Berlusconi ha poi detto: "Non credo assolutamente che lo scioglimento anticipato delle Camere sia nei pensieri del presidente Napolitano". "Tra l'altro - ha aggiunto - nell'ultimo colloquio che ho avuto con lui al Quirinale mi ha garantito che finché c'è un governo che governa e finché c'è una maggioranza politica che lo sostiene e che lavora non esistono, non esistono, motivi per sciogliere il Parlamento". "La Costituzione comunque prevede che senza una formale crisi di governo, per interrompere anticipatamente una legislatura occorre che il presidente della Repubblica consulti sia i presidenti delle Camere sia il presidente del Consiglio, cioè Silvio Berlusconi - ha sottolineato il premier -. Quando nel '94 sciolse le Camere senza il passaggio di una crisi formale ebbe l'assenso del premier di allora che era Ciampi, il quale acconsentì dicendo che la funzione del suo governo si era esaurita". "Questo non è il nostro caso perché il governo è nella pienezza delle sue funzioni, ha ottenuto due voti di maggioranza il 29 settembre e il 14 dicembre, altri sei voti parlamentari li ha ottenuti con il voto positivo sulle grandi riforme come quella dell'Università e sia sulle sfiducie individuali sui ministri Calderoli e Bondi che sono state respinte", ha aggiunto Berlusconi che ha precisato: "Quindi c'è molta confusione ma io ho le idee molto chiare: l'interesse del Paese è quello di avere un governo stabile che mandi avanti con grande determinazione il programma concordato con gli elettori e che porti a compimento le riforme, a partire da quella sul federalismo, che tra l'altro è in dirittura d'arrivo".
Inoltre, ha affermato ancora Berlusconi, "alla Camera sono convinto che arriveremo presto ad avere una maggioranza intorno ai 325 deputati, cioè una maggioranza più che sufficiente per portare avanti il programma di governo sia in Aula che nelle commissioni". Il presidente del Consiglio si è detto inoltre "sicuro" che la riforma della giustizia verrà approvata. "In questa legislatura - ha aggiunto - è stato sempre Fini a sbarrare la strada a questa fondamentale riforma.

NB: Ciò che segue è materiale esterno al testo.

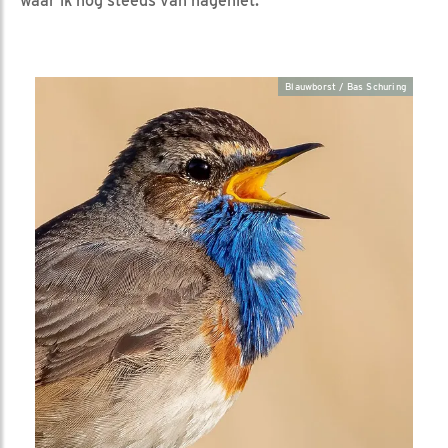
waar ik nog steeds van nageniet.”
Blauwborst / Bas Schuring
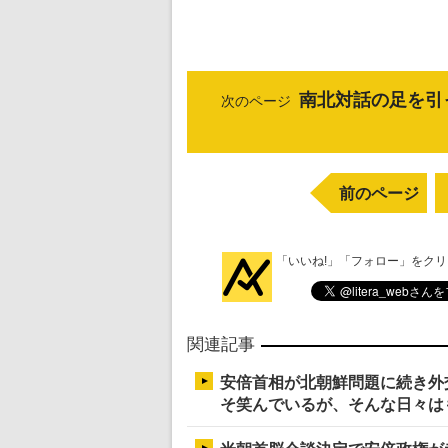
南北対話の足を引
次のページ
前のページ
「いいね!」「フォロー」をク
関連記事
安倍首相が北朝鮮問題に続き外
そ笑んでいるが、そんな日々は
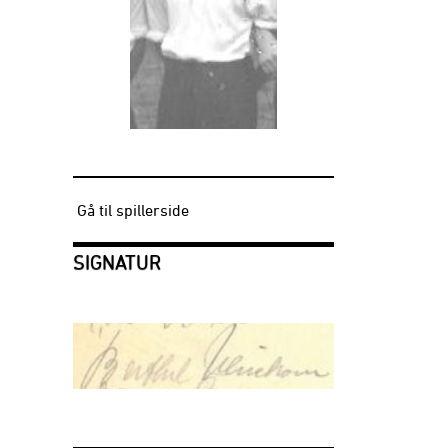
Gå til spillerside
SIGNATUR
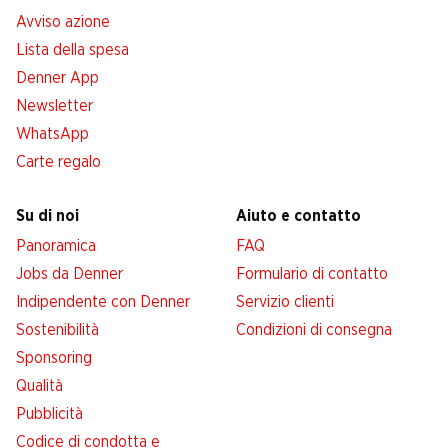
Avviso azione
Lista della spesa
Denner App
Newsletter
WhatsApp
Carte regalo
Su di noi
Aiuto e contatto
Panoramica
FAQ
Jobs da Denner
Formulario di contatto
Indipendente con Denner
Servizio clienti
Sostenibilità
Condizioni di consegna
Sponsoring
Qualità
Pubblicità
Codice di condotta e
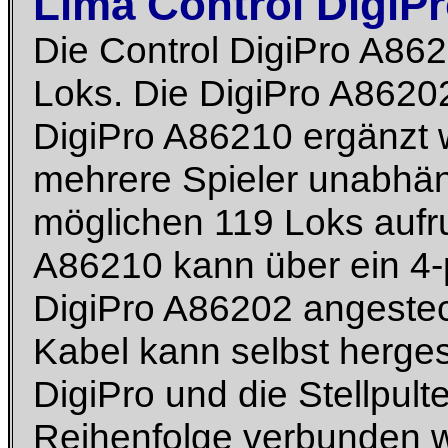
Lima Control DigiP
Die Control DigiPro A8621
Loks. Die DigiPro A8620
DigiPro A86210 ergänzt
mehrere Spieler unabhän
möglichen 119 Loks aufru
A86210 kann über ein 4-p
DigiPro A86202 angestec
Kabel kann selbst herges
DigiPro und die Stellpult
Reihenfolge verbunden 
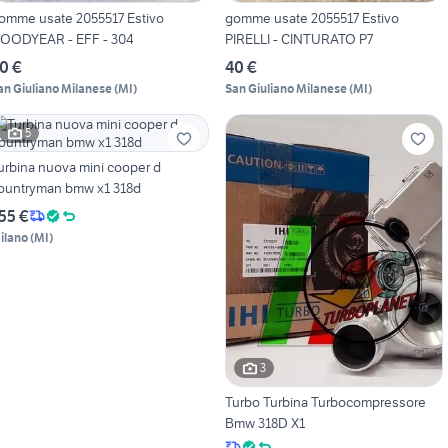
omme usate 2055517 Estivo
gomme usate 2055517 Estivo
OODYEAR - EFF - 304
PIRELLI - CINTURATO P7
0 €
40 €
an Giuliano Milanese
(
MI
)
San Giuliano Milanese
(
MI
)
5
urbina nuova mini cooper d
ountryman bmw x1 318d
55 €
ilano
(
MI
)
3
Turbo Turbina Turbocompressore
Bmw 318D X1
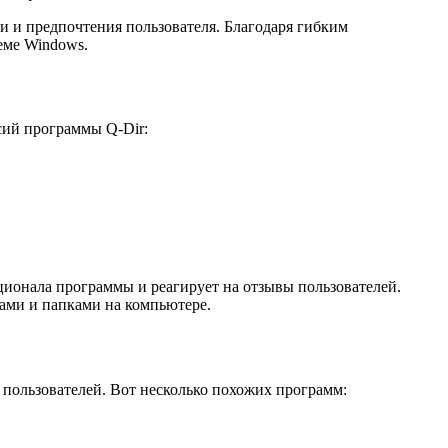
 и предпочтения пользователя. Благодаря гибким
еме Windows.
сий программы Q-Dir:
ционала программы и реагирует на отзывы пользователей.
ами и папками на компьютере.
 пользователей. Вот несколько похожих программ:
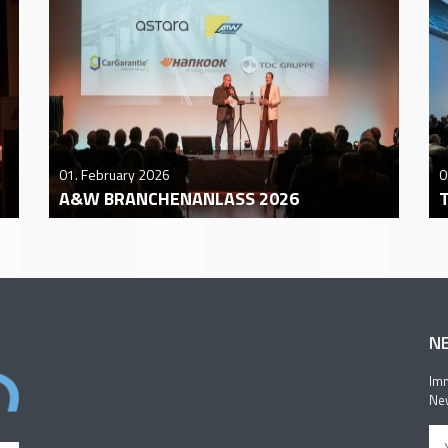
01. February 2026
0
A&W BRANCHENANLASS 2026
N
Imm
New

Mi si dice che Fini avesse garantito l'Associazione nazionale dei magistrati che finché la sua componente fosse rimasta nella maggioranza nessuna riforma della giustizia a loro sgradita sarebbe stata portata a termine. Però adesso le cose sono cambiate". Perché "lo scempio di queste conversazioni private che non avendo alcuna rilevanza penale arrivano sui giornali deve assolutamente finire". "Quante persone innocenti - ha aggiunto il premier - sono state distrutte moralmente e materialmente da questo infernale circuito mediatico-giudiziario senza che nessun magistrato di quelli che passano le intercettazioni alla stampa sia mai stato chiamato a rispondere. Un Paese nel quale alzando il telefono non si è sicuri della inviolabilità delle proprie conversazioni non è un Paese libero e il sistema della pubblicazioni delle intercettazioni è un sistema barbaro".